## EXERCISE OBJECTIVE
Lay out the text lines from all of the records below as a JSON list of strings, one string per line, leaving out blank lines. Omit the pictures.

Page images and extracted text:

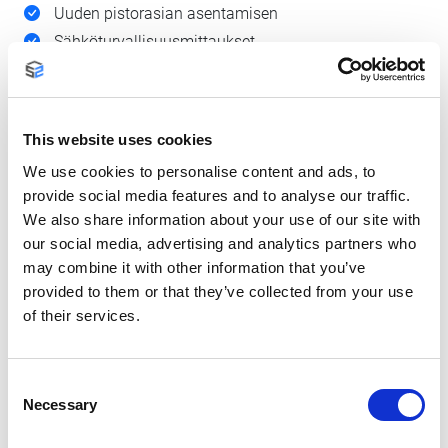
Uuden pistorasian asentamisen
Sähköturvallisuusmittaukset
Työn jälkien siivouksen
This website uses cookies
Hinta alk. 99 € / kpl, sis. ALV ja matkat
We use cookies to personalise content and ads, to
provide social media features and to analyse our traffic.
We also share information about your use of our site with
our social media, advertising and analytics partners who
may combine it with other information that you’ve
provided to them or that they’ve collected from your use
of their services.
Consent
Necessary
Selection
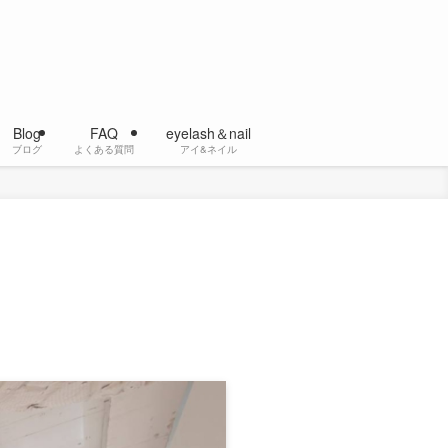
Blog
FAQ
eyelash＆nail
ブログ
よくある質問
アイ&ネイル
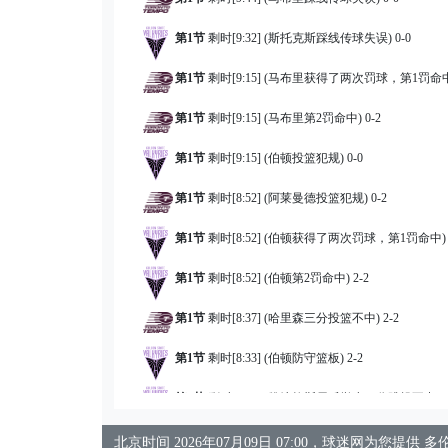
第1节
剩时[9:32] (斯托克斯踩线传球失误) 0-0
第1节
剩时[9:15] (马布里获得了两次罚球，第1罚命中)
第1节
剩时[9:15] (马布里第2罚命中) 0-2
第1节
剩时[9:15] (伯顿投篮犯规) 0-0
第1节
剩时[8:52] (阿莱曼德投篮犯规) 0-2
第1节
剩时[8:52] (伯顿获得了两次罚球，第1罚命中) 1
第1节
剩时[8:52] (伯顿第2罚命中) 2-2
第1节
剩时[8:37] (哈里森三分投篮不中) 2-2
第1节
剩时[8:33] (伯顿防守篮板) 2-2
第1节
剩时[8:26] (赞达拉斯尼后撤步三分跳投不中) 2
第1节
剩时[8:23] (阿莱曼德防守篮板) 2-2
北京时间 2026年07月09日 07:00，球迷网为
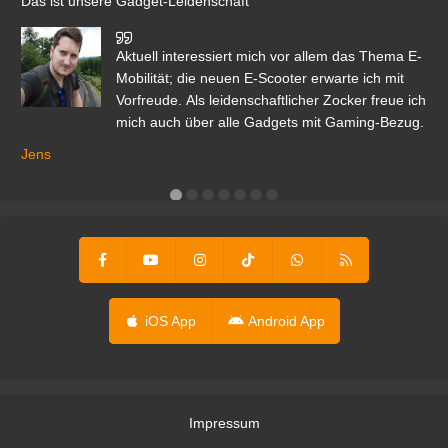
Das ist unsere Gadget-Leidenschaft
den
Aktuell interessiert mich vor allem das Thema E-
r.
Mobilität; die neuen E-Scooter erwarte ich mit
Vorfreude. Als leidenschaftlicher Zocker freue ich
mich auch über alle Gadgets mit Gaming-Bezug.
Ma
ga
Jens
er
iOS App
Android App
Impressum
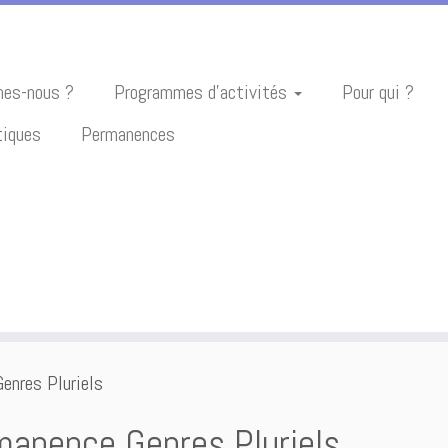
es-nous ?
Programmes d’activités
Pour qui ?
tiques
Permanences
enres Pluriels
manence Genres Pluriels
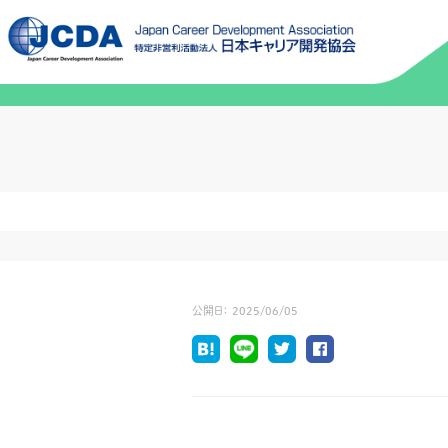
公開日：
2025/06/05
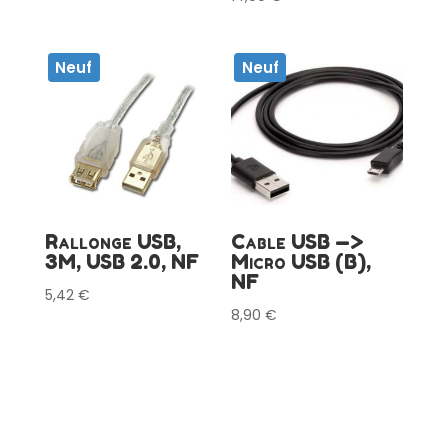
Neuf
Neuf
Rallonge USB,
Cable USB —>
3M, USB 2.0, NF
Micro USB (B),
NF
5,42
€
8,90
€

## COMPLETED TASK
[
  "Uuden pistorasian asentamisen",
  "Sähköturvallisuusmittaukset",
  "Työn jälkien siivouksen",
  "This website uses cookies",
  "Hinta alk. 99 € / kpl, sis. ALV ja matkat",
  "We use cookies to personalise content and ads, to",
  "provide social media features and to analyse our traffic.",
  "We also share information about your use of our site with",
  "our social media, advertising and analytics partners who",
  "may combine it with other information that you’ve",
  "provided to them or that they’ve collected from your use",
  "of their services.",
  "Consent",
  "Necessary",
  "Selection",
  "Blog",
  "FAQ",
  "eyelash＆nail",
  "ブログ",
  "よくある質問",
  "アイ&ネイル",
  "第1节",
  "剩时[9:32] (斯托克斯踩线传球失误) 0-0",
  "第1节",
  "剩时[9:15] (马布里获得了两次罚球，第1罚命中)",
  "第1节",
  "剩时[9:15] (马布里第2罚命中) 0-2",
  "第1节",
  "剩时[9:15] (伯顿投篮犯规) 0-0",
  "第1节",
  "剩时[8:52] (阿莱曼德投篮犯规) 0-2",
  "第1节",
  "剩时[8:52] (伯顿获得了两次罚球，第1罚命中) 1",
  "第1节",
  "剩时[8:52] (伯顿第2罚命中) 2-2",
  "第1节",
  "剩时[8:37] (哈里森三分投篮不中) 2-2",
  "第1节",
  "剩时[8:33] (伯顿防守篮板) 2-2",
  "第1节",
  "剩时[8:26] (赞达拉斯尼后撤步三分跳投不中) 2",
  "第1节",
  "剩时[8:23] (阿莱曼德防守篮板) 2-2",
  "北京时间 2026年07月09日 07:00，球迷网为",
  "Das ist unsere Gadget-Leidenschaft",
  "den",
  "Aktuell interessiert mich vor allem das Thema E-",
  "r.",
  "Mobilität; die neuen E-Scooter erwarte ich mit",
  "Vorfreude. Als leidenschaftlicher Zocker freue ich",
  "mich auch über alle Gadgets mit Gaming-Bezug.",
  "Ma",
  "ga",
  "Jens",
  "er",
  "iOS App",
  "Android App",
  "Impressum",
  "es-nous ?",
  "Programmes d’activités",
  "Pour qui ?",
  "tiques",
  "Permanences",
  "enres Pluriels",
  "manence Genres Pluriels",
  "公開日：",
  "2025/06/05",
  "Neuf",
  "Neuf",
  "Rallonge USB,",
  "Cable USB —>",
  "3M, USB 2.0, NF",
  "Micro USB (B),",
  "NF",
  "5,42",
  "€",
  "8,90",
  "€"
]